Des milliers de musulmans manifestent

Les habitants de ce quartier, proches de l'ex-rébellion Seleka, ont ensuite manifesté, brûlant des pneus et installant des barrages. « Ils pensaient qu'eux seuls étaient visés par ces opérations et pas les autres, les anti-balaka », raconte encore ce porte-parole de la Misca. Les troupes françaises et africaines ont dû boucler plusieurs axes dans le quartier Yangato, mais aussi Malemaka pour arriver à ramener le calme.

Dans l'après-midi, des manifestants musulmans se sont rassemblés dans le centre-ville et ont ensuite marché pacifiquement sur une grande avenue vers le quartier musulman PK5. « Non à la France », « Hollande criminel ! », scandaient notamment les protestataires, qui entendaient dénoncer « la partialité » des militaires français déployés en Centrafrique. La marche s'est déroulée sans incident.

Menace de sécession

Enfin, ces manifestations ont été couronnées par des déclarations choc d'un officiel. Abakar Sabone, ancien chef de faction de la Seleka, est chargé de mission à la présidence depuis quelques jours seulement. Et c'est à ce titre qu'il a convoqué dimanche la presse. L'homme a accusé les soldats français d'avoir exécuté trois musulmans, et d'avoir armé des chrétiens. Pour cet officiel, la France est partisane. Et ne fait donc pas son travail, d'où cette menace si, dit-il, la cohésion nationale n'est pas revenue : « Dans un délai d’une semaine, nous allons prendre la décision que tous les Nordistes, musulmans, rentrent dans le Nord et [allons] demander la scission de la République en deux : Nord et Sud.  »

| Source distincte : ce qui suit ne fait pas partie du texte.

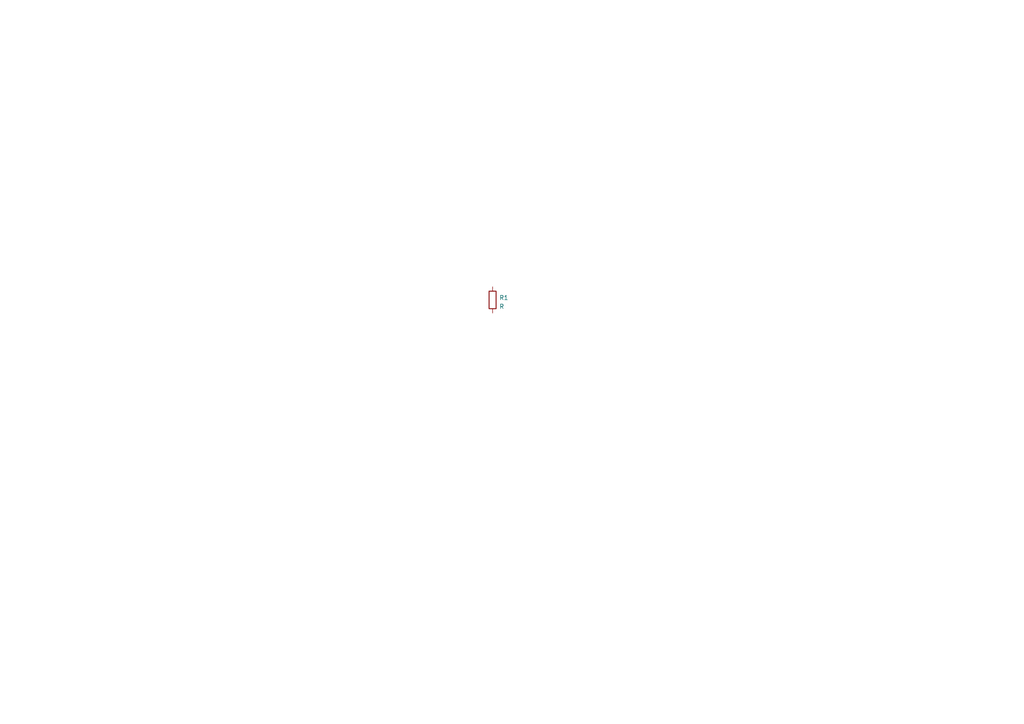
<source format=kicad_sch>
(kicad_sch (version 20230121) (generator eeschema)

  (uuid 460451ef-c394-4eaa-bf69-552823fa310a)

  (paper "A4")

  


  (symbol (lib_id "Device:R") (at 142.875 86.995 0) (unit 1)
    (in_bom yes) (on_board yes) (dnp no) (fields_autoplaced)
    (uuid 48a6d85b-f667-4a31-bcd5-1eb52cf709a4)
    (property "Reference" "R1" (at 144.78 86.36 0)
      (effects (font (size 1.27 1.27)) (justify left))
    )
    (property "Value" "R" (at 144.78 88.9 0)
      (effects (font (size 1.27 1.27)) (justify left))
    )
    (property "Footprint" "" (at 141.097 86.995 90)
      (effects (font (size 1.27 1.27)) hide)
    )
    (property "Datasheet" "~" (at 142.875 86.995 0)
      (effects (font (size 1.27 1.27)) hide)
    )
    (pin "1" (uuid e061ab1d-6e7a-45d6-8364-50554ea017b7))
    (pin "2" (uuid 2ca805d5-97b4-4c03-8b2c-b5a27f0f2559))
    (instances
      (project "a"
        (path "/63c7d38a-b995-448a-bb92-186d24470b66/34d91a51-52b8-45c3-ad1f-173385eae0c3"
          (reference "R1") (unit 1)
        )
      )
      (project "b"
        (path "/d97b04af-f940-4b37-9b46-3257568904dc/6b195593-9816-40e7-97c0-c6e7d22a4e06"
          (reference "R2") (unit 1)
        )
      )
    )
  )
)

</source>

Abakar Sabone joue-t-il seul au provocateur ou a-t- il reçu la bénédiction de son patron, le président Djotodia, pour passer ce message ? Cette déclaration n'engage nullement le chef de l'Etat, assure de son côté Guy Simplice Kodégué, son porte-parole : « Nous mettons cela sur le compte de la colère, nous entendons cela, mais il est hors de question que cette chose-là puisse se passer. Le chef de l’Etat est très clair : il n’y aura jamais la sécession en Centrafrique, il n’en sera même jamais question. »

Même si le démenti se veut catégorique, pour les proches de l'ancien président Bozizé, la sortie du chargé de mission est bel et bien une preuve du double jeu du président Djotodia.